Task set.
1. Retype the part of the GlusterFS bug report starting at "Description Joe Julian" and ending at "volume will fail.".
2. According to the GlusterFS bug report, which version of the component shows the problem?
3. Rewrite the paragraph of the GlusterFS bug report that begins "If a volume is fuse mounted" in fewer words, keeping its main facts.
BEGIN Passage provided
Bug 1434617

Summary: mounts fail to remain connected if the mount server is brought down
Product: [Community] GlusterFS Reporter: Joe Julian <joe>
Component: coreAssignee: bugs <bugs>
Status: CLOSED DUPLICATE QA Contact:
Severity: unspecified Docs Contact:
Priority: unspecified    
Version: 3.10CC: bugs, jeff, joe
Target Milestone: ---   
Target Release: ---   
Hardware: Unspecified   
OS: Unspecified   
Whiteboard:
Fixed In Version: Doc Type: If docs needed, set a value
Doc Text:
Story Points: ---
Clone Of: Environment:
Last Closed: 2017-03-22 00:50:14 UTC Type: Bug
Regression: --- Mount Type: ---
Documentation: --- CRM:
Verified Versions: Category: ---
oVirt Team: --- RHEL 7.3 requirements from Atomic Host:
Cloudforms Team: --- Target Upstream Version:
Embargoed:

Description Joe Julian 2017-03-21 23:37:26 UTC
Description of problem:
If a volume is fuse mounted from a specific server hostname and that host is taken down, the mounted volume will fail.

Version-Release number of selected component (if applicable):
3.10.0

How reproducible:
always

Steps to Reproduce:
1. create a replica 3 volume
2. on a client (not server1): mount -t glusterfs server1:myvol /mnt
3. ls /mnt # works correctly
4. on server 1: pkill -f gluster
5. back on the client, ls /mnt # no files

Actual results:
The mount fails because of an error: 
[2017-03-21 22:29:00.467883] E [glusterfsd-mgmt.c:2102:mgmt_rpc_notify] 0-glusterfsd-mgmt: failed to connect with remote-host: gluster-test01 (No data available)
[2017-03-21 22:29:00.467907] I [glusterfsd-mgmt.c:2120:mgmt_rpc_notify] 0-glusterfsd-mgmt: Exhausted all volfile servers

Expected results:
The mount would remain connected to the other two servers and remain operational.
END Passage provided
BEGIN Supplied data
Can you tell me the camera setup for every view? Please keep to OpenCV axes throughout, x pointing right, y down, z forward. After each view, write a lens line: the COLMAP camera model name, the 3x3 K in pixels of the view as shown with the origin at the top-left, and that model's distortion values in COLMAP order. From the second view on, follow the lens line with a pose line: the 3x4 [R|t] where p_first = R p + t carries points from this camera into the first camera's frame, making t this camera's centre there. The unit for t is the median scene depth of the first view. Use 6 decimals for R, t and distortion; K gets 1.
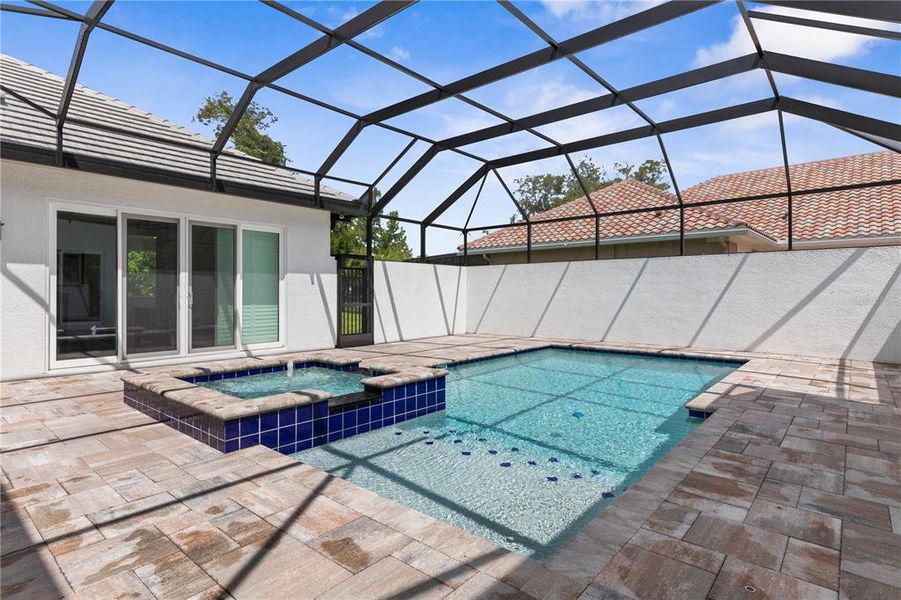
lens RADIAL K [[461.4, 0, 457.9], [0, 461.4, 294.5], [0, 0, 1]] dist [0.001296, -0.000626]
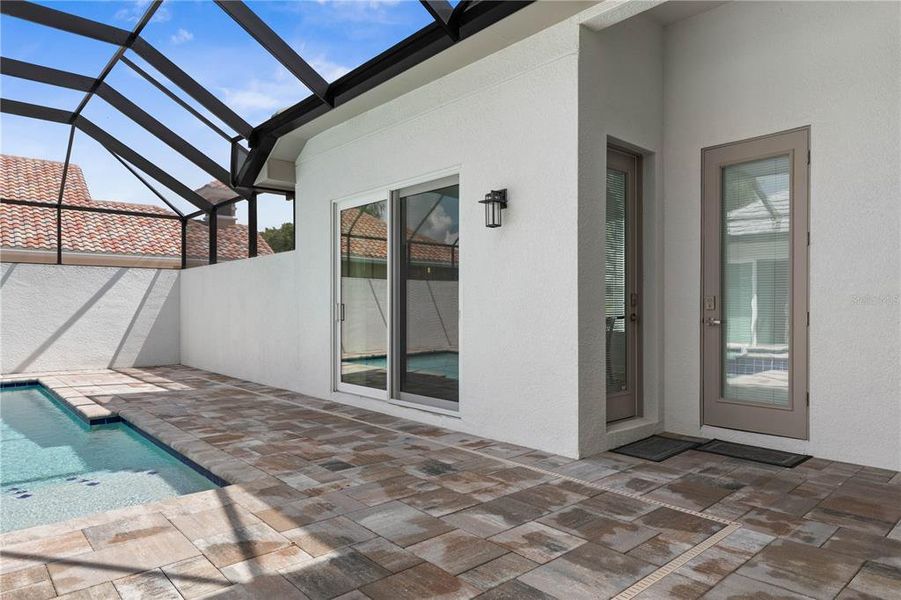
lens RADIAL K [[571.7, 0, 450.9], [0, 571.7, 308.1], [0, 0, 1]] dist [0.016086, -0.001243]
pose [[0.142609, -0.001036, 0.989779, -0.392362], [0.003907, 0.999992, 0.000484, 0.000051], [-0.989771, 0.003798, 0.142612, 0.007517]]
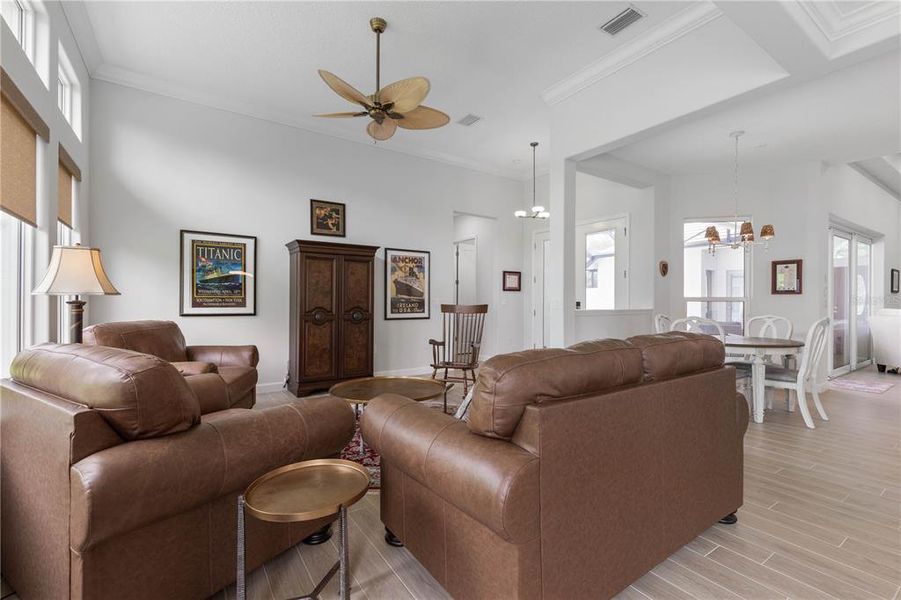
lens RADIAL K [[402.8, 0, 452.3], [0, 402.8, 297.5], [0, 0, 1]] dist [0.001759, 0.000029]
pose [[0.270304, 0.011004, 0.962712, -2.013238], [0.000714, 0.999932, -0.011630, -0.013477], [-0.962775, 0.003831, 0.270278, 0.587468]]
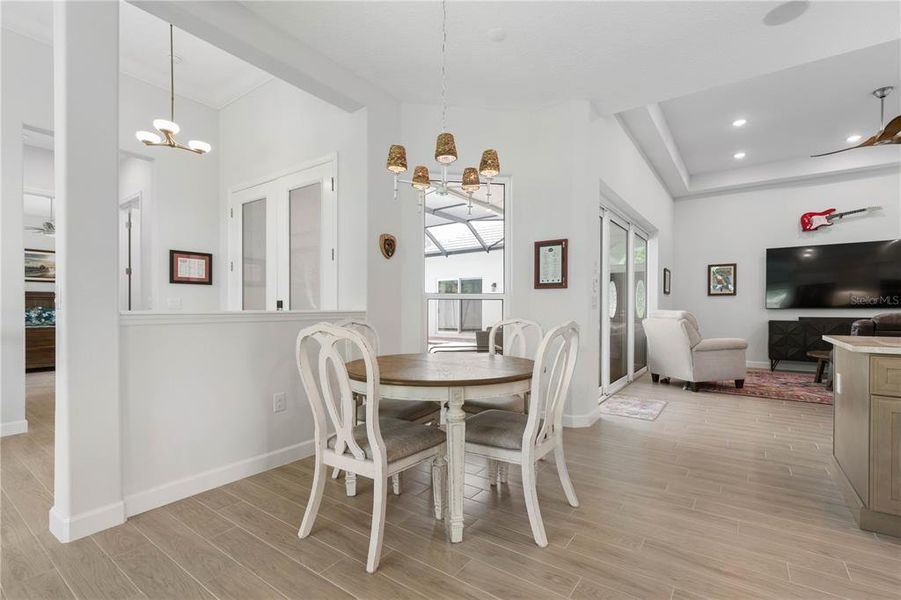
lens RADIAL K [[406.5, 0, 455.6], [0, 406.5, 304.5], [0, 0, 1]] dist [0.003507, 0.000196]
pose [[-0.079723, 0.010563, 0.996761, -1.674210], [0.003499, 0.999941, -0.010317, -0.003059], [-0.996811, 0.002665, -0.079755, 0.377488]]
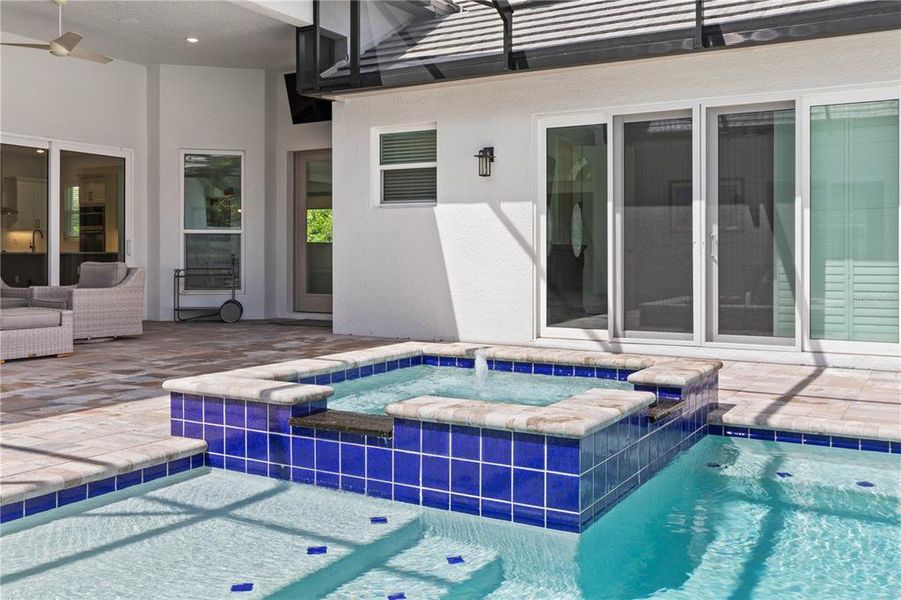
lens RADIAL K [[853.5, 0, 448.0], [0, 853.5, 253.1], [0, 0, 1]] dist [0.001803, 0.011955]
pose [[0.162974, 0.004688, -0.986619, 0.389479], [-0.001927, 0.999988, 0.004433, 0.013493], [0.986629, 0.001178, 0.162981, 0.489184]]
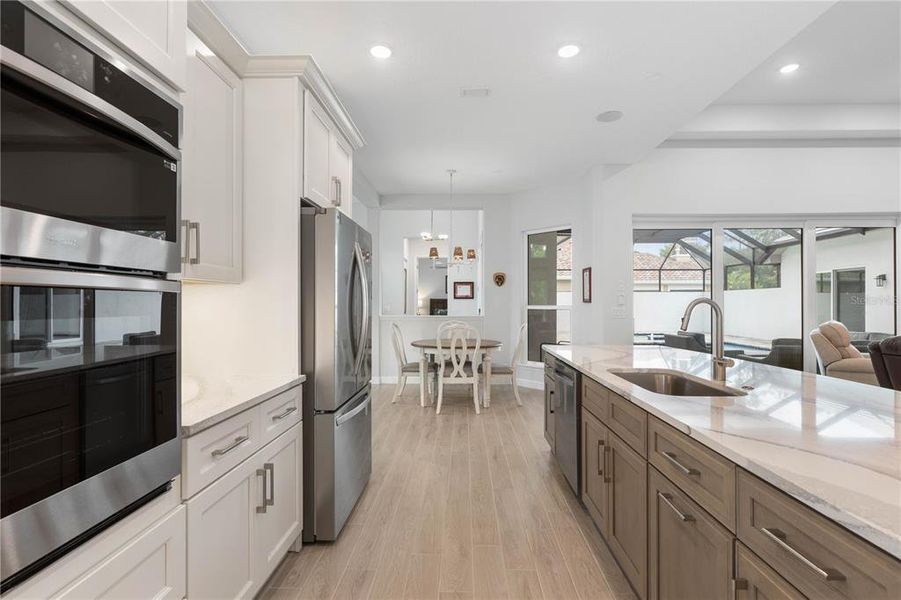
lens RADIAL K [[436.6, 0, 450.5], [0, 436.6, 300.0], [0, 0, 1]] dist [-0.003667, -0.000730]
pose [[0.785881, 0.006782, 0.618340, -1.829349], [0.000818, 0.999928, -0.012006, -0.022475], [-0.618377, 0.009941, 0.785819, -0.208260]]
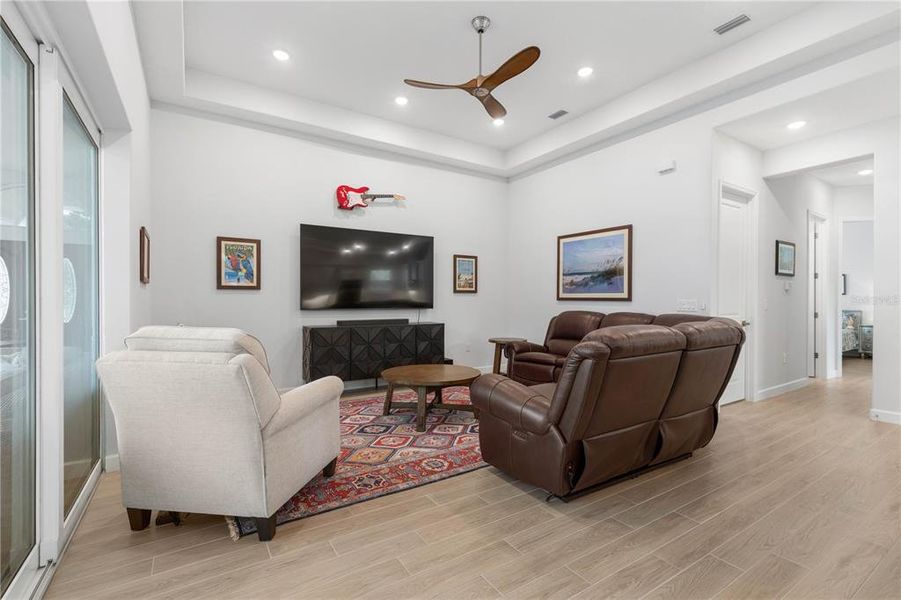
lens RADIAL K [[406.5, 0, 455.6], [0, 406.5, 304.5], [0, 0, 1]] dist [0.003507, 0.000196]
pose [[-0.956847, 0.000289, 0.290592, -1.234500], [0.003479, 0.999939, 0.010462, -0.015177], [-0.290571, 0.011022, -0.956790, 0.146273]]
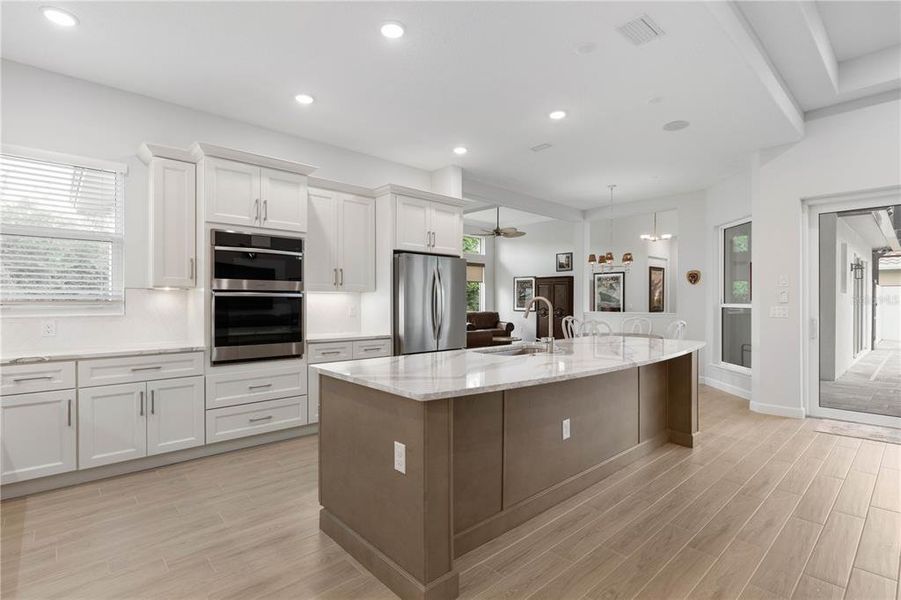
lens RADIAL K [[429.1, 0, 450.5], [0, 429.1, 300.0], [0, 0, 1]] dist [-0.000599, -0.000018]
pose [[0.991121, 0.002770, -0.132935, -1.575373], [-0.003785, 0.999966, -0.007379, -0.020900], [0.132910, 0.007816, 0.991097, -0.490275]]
END Supplied data
BEGIN Supplied data
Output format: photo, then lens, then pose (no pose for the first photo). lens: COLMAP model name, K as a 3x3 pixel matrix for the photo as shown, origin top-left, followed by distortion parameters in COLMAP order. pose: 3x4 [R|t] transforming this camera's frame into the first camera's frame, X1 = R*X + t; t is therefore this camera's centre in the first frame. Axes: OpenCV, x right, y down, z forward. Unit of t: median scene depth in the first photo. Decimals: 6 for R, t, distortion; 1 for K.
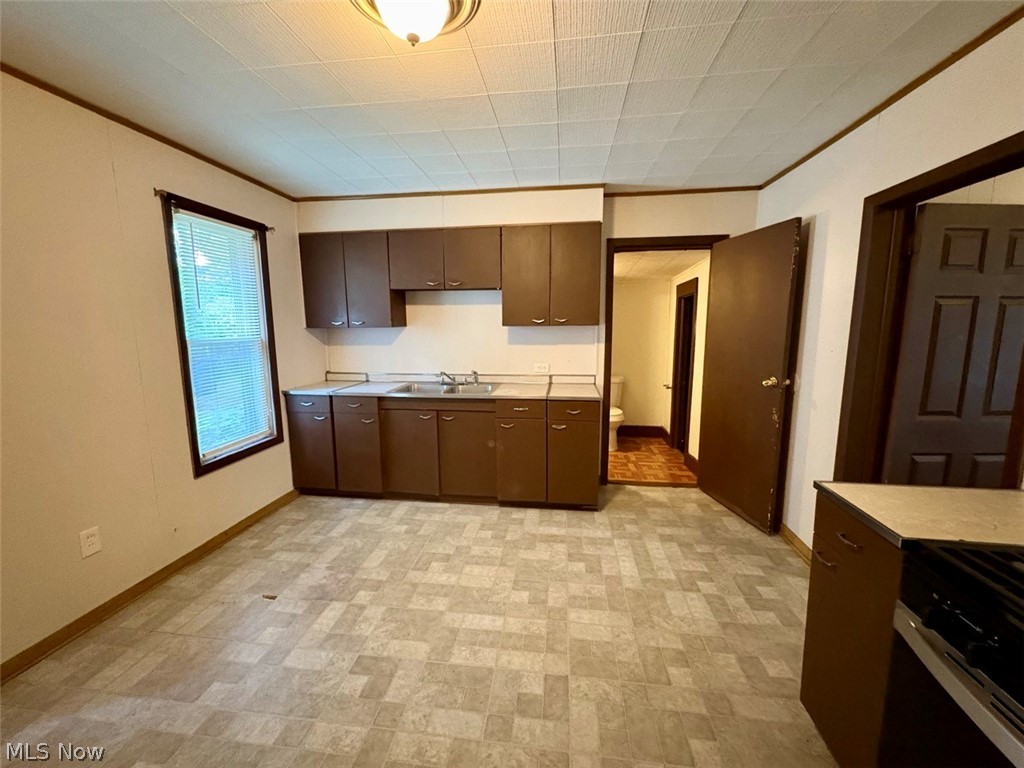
END Supplied data
Answers to the tasks.
1.
Description Joe Julian 2017-03-21 23:37:26 UTC
Description of problem:
If a volume is fuse mounted from a specific server hostname and that host is taken down, the mounted volume will fail.

2. 3.10.0

3. A fuse-mounted volume fails when the server named in the mount is taken down.